The DUP has failed to back the government on a number of amendments to its Finance Bill.
The party also supported an amendment proposed by the Labour Party.
The debate on the Finance Bill is due to last throughout Monday evening and into Tuesday, with the DUP expected to abstain on more amendments.
The Conservative government agreed a financial package with the DUP in exchange for support on certain issues.
About £430m has come to Northern Ireland's budget under the arrangement so far. The remainder of the £1bn is due to come in the 2019-20 financial year, with the York Street Interchange and rural broadband among the projects earmarked for cash.
In recent weeks the relationship between the two parties has been strained following criticism by the DUP of the prime minister's draft Brexit agreement.

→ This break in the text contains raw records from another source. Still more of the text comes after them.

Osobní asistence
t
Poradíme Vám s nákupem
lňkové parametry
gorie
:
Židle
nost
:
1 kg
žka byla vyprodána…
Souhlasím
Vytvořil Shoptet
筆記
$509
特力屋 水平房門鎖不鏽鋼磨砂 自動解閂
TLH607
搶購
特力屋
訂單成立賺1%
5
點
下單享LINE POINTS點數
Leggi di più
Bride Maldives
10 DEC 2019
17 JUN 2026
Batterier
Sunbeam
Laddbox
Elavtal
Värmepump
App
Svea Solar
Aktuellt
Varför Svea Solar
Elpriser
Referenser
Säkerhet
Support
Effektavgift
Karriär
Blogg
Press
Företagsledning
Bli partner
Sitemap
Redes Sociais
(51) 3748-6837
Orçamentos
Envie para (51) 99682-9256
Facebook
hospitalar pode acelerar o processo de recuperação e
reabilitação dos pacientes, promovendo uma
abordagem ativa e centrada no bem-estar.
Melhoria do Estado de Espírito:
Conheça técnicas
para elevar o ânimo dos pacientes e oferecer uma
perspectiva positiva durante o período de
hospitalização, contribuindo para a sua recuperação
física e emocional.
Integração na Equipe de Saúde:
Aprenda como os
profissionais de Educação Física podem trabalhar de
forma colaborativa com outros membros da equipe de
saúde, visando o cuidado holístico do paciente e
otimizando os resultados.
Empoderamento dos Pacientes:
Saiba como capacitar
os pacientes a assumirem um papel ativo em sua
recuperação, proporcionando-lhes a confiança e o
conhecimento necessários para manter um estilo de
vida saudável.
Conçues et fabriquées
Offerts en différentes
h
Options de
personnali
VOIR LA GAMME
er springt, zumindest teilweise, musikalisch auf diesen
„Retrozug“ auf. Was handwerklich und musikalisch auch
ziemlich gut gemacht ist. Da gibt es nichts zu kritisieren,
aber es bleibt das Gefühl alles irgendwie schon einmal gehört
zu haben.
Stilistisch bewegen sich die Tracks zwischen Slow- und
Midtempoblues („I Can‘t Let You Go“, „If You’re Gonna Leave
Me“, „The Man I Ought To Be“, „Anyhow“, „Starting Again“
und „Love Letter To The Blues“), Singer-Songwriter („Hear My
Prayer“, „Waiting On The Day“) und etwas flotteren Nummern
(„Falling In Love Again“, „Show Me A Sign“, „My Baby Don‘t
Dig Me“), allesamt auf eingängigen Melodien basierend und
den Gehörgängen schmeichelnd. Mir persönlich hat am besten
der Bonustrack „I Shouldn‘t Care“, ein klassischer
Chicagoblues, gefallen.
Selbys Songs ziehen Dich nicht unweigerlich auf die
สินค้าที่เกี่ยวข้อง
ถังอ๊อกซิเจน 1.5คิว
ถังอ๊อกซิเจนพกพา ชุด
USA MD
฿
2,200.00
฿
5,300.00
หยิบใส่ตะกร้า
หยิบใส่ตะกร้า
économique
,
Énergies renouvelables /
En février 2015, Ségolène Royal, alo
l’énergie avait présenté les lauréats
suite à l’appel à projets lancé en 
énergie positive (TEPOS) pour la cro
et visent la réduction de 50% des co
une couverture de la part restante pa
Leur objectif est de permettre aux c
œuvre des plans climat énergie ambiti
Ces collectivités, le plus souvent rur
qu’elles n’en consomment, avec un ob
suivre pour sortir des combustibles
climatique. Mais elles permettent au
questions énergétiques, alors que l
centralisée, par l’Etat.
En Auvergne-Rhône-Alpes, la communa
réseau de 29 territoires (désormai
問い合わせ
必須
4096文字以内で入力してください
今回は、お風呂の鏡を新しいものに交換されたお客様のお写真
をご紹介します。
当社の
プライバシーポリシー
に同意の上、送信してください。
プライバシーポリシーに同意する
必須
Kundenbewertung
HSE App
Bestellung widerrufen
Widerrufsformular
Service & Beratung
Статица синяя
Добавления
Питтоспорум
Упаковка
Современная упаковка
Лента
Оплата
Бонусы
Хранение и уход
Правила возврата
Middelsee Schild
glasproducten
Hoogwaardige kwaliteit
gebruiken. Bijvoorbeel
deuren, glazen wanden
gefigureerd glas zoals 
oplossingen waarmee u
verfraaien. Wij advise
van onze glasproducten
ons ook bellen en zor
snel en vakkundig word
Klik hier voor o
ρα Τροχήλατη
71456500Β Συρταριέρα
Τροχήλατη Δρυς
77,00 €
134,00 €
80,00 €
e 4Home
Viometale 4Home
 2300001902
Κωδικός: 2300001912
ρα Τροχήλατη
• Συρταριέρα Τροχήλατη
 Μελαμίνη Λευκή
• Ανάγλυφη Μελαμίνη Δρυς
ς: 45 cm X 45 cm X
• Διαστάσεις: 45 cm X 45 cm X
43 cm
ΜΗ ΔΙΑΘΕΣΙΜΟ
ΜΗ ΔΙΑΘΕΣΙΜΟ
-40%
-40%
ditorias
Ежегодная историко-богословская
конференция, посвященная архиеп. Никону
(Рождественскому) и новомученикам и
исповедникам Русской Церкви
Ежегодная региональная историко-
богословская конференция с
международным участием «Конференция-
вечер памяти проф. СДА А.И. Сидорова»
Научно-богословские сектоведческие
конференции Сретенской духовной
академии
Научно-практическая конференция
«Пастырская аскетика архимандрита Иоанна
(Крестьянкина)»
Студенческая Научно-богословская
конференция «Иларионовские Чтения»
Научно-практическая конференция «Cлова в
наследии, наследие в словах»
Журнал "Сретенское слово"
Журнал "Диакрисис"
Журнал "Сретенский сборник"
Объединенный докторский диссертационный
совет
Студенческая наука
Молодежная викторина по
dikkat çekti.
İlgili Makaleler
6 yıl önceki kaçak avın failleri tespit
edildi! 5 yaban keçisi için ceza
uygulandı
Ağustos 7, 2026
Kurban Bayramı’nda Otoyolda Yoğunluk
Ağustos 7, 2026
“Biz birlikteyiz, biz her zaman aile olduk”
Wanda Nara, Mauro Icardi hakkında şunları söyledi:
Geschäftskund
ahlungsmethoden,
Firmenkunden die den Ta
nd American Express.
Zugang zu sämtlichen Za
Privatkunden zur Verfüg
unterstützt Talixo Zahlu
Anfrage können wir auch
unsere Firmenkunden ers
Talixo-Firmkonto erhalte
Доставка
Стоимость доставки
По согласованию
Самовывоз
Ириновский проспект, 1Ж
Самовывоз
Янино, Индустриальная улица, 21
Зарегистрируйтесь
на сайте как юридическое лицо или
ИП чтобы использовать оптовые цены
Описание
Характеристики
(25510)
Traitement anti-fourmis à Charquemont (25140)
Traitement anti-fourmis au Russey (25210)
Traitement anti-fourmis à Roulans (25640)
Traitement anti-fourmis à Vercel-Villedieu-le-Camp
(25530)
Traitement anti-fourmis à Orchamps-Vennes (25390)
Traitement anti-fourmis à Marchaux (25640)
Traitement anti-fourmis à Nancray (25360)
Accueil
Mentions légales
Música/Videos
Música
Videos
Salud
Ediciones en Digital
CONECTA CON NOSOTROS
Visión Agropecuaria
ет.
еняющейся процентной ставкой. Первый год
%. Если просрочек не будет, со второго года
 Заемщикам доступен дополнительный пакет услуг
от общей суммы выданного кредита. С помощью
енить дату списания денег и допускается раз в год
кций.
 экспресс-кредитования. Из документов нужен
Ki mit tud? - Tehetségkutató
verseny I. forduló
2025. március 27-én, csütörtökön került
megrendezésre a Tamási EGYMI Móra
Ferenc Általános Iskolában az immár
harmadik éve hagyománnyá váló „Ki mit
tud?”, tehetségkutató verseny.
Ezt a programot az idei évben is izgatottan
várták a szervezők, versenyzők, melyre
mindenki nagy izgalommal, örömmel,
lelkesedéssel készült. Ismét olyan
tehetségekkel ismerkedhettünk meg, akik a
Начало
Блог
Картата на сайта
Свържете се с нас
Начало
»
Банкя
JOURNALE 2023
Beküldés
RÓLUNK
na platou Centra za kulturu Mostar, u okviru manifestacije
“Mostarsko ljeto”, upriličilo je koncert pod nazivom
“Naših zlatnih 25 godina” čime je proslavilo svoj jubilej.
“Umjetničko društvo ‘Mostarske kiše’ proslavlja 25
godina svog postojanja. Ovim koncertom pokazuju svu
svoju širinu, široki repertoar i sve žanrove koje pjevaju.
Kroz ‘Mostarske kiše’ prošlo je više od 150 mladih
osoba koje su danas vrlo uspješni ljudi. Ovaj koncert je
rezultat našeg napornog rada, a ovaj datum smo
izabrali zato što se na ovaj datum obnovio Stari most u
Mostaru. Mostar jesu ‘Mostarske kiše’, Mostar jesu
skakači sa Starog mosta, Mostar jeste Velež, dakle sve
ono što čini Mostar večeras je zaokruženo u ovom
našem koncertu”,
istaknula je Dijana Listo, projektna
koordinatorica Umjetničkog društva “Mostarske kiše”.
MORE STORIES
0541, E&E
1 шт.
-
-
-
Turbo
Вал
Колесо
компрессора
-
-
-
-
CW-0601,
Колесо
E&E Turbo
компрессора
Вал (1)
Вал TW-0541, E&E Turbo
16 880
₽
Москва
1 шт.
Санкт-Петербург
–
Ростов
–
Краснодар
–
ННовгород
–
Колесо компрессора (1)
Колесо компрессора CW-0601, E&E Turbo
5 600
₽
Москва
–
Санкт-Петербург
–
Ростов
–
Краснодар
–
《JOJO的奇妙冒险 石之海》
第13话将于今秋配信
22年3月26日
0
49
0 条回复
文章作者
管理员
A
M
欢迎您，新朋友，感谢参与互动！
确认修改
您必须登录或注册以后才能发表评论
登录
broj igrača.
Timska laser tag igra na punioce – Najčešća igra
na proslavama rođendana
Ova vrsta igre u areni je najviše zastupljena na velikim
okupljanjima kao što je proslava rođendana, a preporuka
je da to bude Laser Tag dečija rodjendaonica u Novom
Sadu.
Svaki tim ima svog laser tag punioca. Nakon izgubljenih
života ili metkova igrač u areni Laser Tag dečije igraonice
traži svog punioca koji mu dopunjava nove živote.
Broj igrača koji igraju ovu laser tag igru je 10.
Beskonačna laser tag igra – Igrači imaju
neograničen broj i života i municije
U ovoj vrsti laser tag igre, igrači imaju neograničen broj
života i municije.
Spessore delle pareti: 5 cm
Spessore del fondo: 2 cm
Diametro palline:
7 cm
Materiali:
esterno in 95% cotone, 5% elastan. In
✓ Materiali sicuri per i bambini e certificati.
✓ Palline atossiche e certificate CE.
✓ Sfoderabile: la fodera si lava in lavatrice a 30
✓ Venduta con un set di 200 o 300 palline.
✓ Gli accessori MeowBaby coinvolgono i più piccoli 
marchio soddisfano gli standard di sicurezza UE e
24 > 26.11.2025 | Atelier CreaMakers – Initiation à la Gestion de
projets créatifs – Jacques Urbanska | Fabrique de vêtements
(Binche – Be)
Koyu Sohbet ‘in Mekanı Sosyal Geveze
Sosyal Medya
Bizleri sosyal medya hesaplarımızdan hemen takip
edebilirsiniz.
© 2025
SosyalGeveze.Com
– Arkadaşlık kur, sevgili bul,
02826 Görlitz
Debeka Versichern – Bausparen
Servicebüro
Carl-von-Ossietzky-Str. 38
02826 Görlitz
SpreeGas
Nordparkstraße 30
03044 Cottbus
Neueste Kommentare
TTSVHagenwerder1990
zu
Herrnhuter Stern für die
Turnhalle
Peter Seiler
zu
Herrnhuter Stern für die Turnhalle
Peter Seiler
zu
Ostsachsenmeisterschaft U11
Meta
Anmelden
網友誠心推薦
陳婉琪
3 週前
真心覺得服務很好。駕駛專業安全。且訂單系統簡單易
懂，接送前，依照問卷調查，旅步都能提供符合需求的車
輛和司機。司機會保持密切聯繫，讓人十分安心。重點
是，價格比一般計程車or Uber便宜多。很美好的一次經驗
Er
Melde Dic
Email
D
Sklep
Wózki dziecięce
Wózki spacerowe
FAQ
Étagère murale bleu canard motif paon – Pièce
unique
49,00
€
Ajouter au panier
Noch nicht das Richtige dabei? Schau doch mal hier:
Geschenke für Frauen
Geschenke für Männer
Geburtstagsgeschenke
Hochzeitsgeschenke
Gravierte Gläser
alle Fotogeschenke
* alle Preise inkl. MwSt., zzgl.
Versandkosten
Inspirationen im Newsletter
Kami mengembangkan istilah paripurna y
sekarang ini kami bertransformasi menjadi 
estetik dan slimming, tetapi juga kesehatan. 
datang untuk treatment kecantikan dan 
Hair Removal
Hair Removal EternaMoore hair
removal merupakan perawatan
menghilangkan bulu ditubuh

The DUP has previously said it will review its arrangement propping up the Conservatives if the draft Brexit plan passes through Parliament.
To date the DUP's 10 MPs have supported the government on key votes, but it is opposed to the Irish border backstop proposal.
The DUP has previously only abstained on one bill.
Sammy Wilson from the DUP has a message for the government: "You’ve got to keep your side of the bargain, otherwise we don’t feel obliged to keep ours" #newsnight | @nicholaswatt pic.twitter.com/Hz9lB6q5T4— BBC Newsnight (@BBCNewsnight) November 19, 2018
The DUP MP Sammy Wilson, the party's Brexit spokesperson, told BBC's The World Tonight that the government has "seriously broken" its commitment that it made with the DUP that Northern Ireland would not be treated differently from the rest of the UK in the Brexit agreement.
"Since the government has not honoured its side of the bargain we tonight tried to spell out some of the consequences of that," Mr Wilson said.
However the East Antrim MP denied that the confidence and supply agreement pointing out that the Monday night's votes were not intended "to damage the government fiscally".
He said that none of the votes in which the DUP voted with the opposition had financial consequences for the government, but they had political consequences.
"The prime minister has undermined her own authority with her own party and with our party by blatantly breaking promises about what she would deliver in the Brexit deal with the European Union," he said.
Senior DUP sources told BBC News NI the DUP had taken the decision to abstain and then vote with Labour because "we are not a happy bunch".
Another DUP source said it felt the government would respond in a "tetchy manner, but then ho hum because we've a few who are good at that too".
The same source said the party does not believe the move breached the confidence and supply arrangement as the amendments were "cost neutral" - and that is now over to the government to respond.
However, the text of the confidence and supply deal states that the DUP agrees to support the government on "all motions of confidence... the budget, finance bills, money bills".
Commenting on the DUP not voting with the government Labour's Shadow Minister for the Cabinet Office, Jon Trickett MP, said: "We no longer have a functioning government. With Brexit only a few months away something has got to give."
Analysis: Laura Kuenssberg, BBC political editor
Forget for a moment the "will they, won't they" numbers game.
Unless and until the head honcho of the Tories' backbench committee receives 48 letters there won't be a vote of no confidence in the prime minister.
As far as we know tonight the total has not yet been reached.
One of those who has submitted their letter told me in no uncertain terms "where are the others?" - frustrated that many of his colleagues seem to have promised to be part of the action, but reinforcements are yet to arrive.